-------- EXERCISE DATA --------
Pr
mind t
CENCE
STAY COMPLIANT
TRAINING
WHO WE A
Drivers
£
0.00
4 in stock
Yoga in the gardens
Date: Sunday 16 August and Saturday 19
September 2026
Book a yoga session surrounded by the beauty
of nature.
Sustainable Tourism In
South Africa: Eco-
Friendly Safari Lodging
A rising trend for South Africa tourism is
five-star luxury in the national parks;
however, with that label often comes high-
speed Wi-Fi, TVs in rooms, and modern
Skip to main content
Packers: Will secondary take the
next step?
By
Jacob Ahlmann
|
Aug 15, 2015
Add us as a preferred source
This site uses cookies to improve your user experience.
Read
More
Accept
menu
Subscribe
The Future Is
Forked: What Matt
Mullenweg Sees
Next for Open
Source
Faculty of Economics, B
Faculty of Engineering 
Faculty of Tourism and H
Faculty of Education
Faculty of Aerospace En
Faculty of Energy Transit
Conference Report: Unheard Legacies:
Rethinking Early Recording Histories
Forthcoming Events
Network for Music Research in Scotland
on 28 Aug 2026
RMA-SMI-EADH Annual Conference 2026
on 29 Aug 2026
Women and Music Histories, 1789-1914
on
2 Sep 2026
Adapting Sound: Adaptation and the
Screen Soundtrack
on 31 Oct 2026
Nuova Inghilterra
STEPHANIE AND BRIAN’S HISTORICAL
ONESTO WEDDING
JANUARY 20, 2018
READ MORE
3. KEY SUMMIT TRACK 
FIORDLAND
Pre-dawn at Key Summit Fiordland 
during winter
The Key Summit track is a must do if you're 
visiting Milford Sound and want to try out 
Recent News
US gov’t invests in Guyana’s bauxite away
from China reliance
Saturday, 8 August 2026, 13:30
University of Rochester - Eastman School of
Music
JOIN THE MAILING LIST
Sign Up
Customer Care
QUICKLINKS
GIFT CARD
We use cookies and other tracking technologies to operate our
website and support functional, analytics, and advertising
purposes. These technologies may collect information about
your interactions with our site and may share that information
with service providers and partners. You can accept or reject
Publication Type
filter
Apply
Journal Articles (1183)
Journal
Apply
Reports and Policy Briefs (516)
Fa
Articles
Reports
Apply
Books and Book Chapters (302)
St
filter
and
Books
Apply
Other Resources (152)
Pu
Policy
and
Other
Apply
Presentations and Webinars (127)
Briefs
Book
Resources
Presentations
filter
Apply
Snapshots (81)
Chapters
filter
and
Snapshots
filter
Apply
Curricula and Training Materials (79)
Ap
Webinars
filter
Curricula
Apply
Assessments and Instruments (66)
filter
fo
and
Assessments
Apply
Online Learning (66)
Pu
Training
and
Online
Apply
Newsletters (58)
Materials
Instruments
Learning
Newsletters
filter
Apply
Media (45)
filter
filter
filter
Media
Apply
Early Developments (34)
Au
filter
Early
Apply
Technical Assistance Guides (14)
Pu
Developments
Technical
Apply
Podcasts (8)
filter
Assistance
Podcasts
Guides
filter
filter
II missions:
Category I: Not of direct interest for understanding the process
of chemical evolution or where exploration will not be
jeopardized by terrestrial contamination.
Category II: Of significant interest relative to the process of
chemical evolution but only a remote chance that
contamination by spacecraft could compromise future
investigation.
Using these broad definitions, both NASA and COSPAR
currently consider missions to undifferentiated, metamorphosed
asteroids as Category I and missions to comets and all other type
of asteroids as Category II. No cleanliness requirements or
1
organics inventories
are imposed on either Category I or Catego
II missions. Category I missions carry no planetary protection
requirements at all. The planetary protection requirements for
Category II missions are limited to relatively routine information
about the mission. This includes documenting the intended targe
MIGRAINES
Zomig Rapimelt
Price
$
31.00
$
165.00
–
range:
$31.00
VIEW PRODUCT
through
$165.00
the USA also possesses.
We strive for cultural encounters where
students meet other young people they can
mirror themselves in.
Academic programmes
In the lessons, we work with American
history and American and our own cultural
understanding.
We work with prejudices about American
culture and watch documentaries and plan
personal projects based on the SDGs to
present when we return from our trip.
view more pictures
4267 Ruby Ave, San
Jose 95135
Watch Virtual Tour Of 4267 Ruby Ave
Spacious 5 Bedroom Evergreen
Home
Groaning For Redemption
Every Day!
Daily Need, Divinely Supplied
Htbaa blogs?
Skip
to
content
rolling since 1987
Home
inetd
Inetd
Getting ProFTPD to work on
--------
§ YOUR TASK: Each entry above needs to be retyped exactly as it appears.

§ WRITTEN ANSWER:
Pr
mind t
CENCE
STAY COMPLIANT
TRAINING
WHO WE A
Drivers
£
0.00
4 in stock
Yoga in the gardens
Date: Sunday 16 August and Saturday 19
September 2026
Book a yoga session surrounded by the beauty
of nature.
Sustainable Tourism In
South Africa: Eco-
Friendly Safari Lodging
A rising trend for South Africa tourism is
five-star luxury in the national parks;
however, with that label often comes high-
speed Wi-Fi, TVs in rooms, and modern
Skip to main content
Packers: Will secondary take the
next step?
By
Jacob Ahlmann
|
Aug 15, 2015
Add us as a preferred source
This site uses cookies to improve your user experience.
Read
More
Accept
menu
Subscribe
The Future Is
Forked: What Matt
Mullenweg Sees
Next for Open
Source
Faculty of Economics, B
Faculty of Engineering 
Faculty of Tourism and H
Faculty of Education
Faculty of Aerospace En
Faculty of Energy Transit
Conference Report: Unheard Legacies:
Rethinking Early Recording Histories
Forthcoming Events
Network for Music Research in Scotland
on 28 Aug 2026
RMA-SMI-EADH Annual Conference 2026
on 29 Aug 2026
Women and Music Histories, 1789-1914
on
2 Sep 2026
Adapting Sound: Adaptation and the
Screen Soundtrack
on 31 Oct 2026
Nuova Inghilterra
STEPHANIE AND BRIAN’S HISTORICAL
ONESTO WEDDING
JANUARY 20, 2018
READ MORE
3. KEY SUMMIT TRACK 
FIORDLAND
Pre-dawn at Key Summit Fiordland 
during winter
The Key Summit track is a must do if you're 
visiting Milford Sound and want to try out 
Recent News
US gov’t invests in Guyana’s bauxite away
from China reliance
Saturday, 8 August 2026, 13:30
University of Rochester - Eastman School of
Music
JOIN THE MAILING LIST
Sign Up
Customer Care
QUICKLINKS
GIFT CARD
We use cookies and other tracking technologies to operate our
website and support functional, analytics, and advertising
purposes. These technologies may collect information about
your interactions with our site and may share that information
with service providers and partners. You can accept or reject
Publication Type
filter
Apply
Journal Articles (1183)
Journal
Apply
Reports and Policy Briefs (516)
Fa
Articles
Reports
Apply
Books and Book Chapters (302)
St
filter
and
Books
Apply
Other Resources (152)
Pu
Policy
and
Other
Apply
Presentations and Webinars (127)
Briefs
Book
Resources
Presentations
filter
Apply
Snapshots (81)
Chapters
filter
and
Snapshots
filter
Apply
Curricula and Training Materials (79)
Ap
Webinars
filter
Curricula
Apply
Assessments and Instruments (66)
filter
fo
and
Assessments
Apply
Online Learning (66)
Pu
Training
and
Online
Apply
Newsletters (58)
Materials
Instruments
Learning
Newsletters
filter
Apply
Media (45)
filter
filter
filter
Media
Apply
Early Developments (34)
Au
filter
Early
Apply
Technical Assistance Guides (14)
Pu
Developments
Technical
Apply
Podcasts (8)
filter
Assistance
Podcasts
Guides
filter
filter
II missions:
Category I: Not of direct interest for understanding the process
of chemical evolution or where exploration will not be
jeopardized by terrestrial contamination.
Category II: Of significant interest relative to the process of
chemical evolution but only a remote chance that
contamination by spacecraft could compromise future
investigation.
Using these broad definitions, both NASA and COSPAR
currently consider missions to undifferentiated, metamorphosed
asteroids as Category I and missions to comets and all other type
of asteroids as Category II. No cleanliness requirements or
1
organics inventories
are imposed on either Category I or Catego
II missions. Category I missions carry no planetary protection
requirements at all. The planetary protection requirements for
Category II missions are limited to relatively routine information
about the mission. This includes documenting the intended targe
MIGRAINES
Zomig Rapimelt
Price
$
31.00
$
165.00
–
range:
$31.00
VIEW PRODUCT
through
$165.00
the USA also possesses.
We strive for cultural encounters where
students meet other young people they can
mirror themselves in.
Academic programmes
In the lessons, we work with American
history and American and our own cultural
understanding.
We work with prejudices about American
culture and watch documentaries and plan
personal projects based on the SDGs to
present when we return from our trip.
view more pictures
4267 Ruby Ave, San
Jose 95135
Watch Virtual Tour Of 4267 Ruby Ave
Spacious 5 Bedroom Evergreen
Home
Groaning For Redemption
Every Day!
Daily Need, Divinely Supplied
Htbaa blogs?
Skip
to
content
rolling since 1987
Home
inetd
Inetd
Getting ProFTPD to work on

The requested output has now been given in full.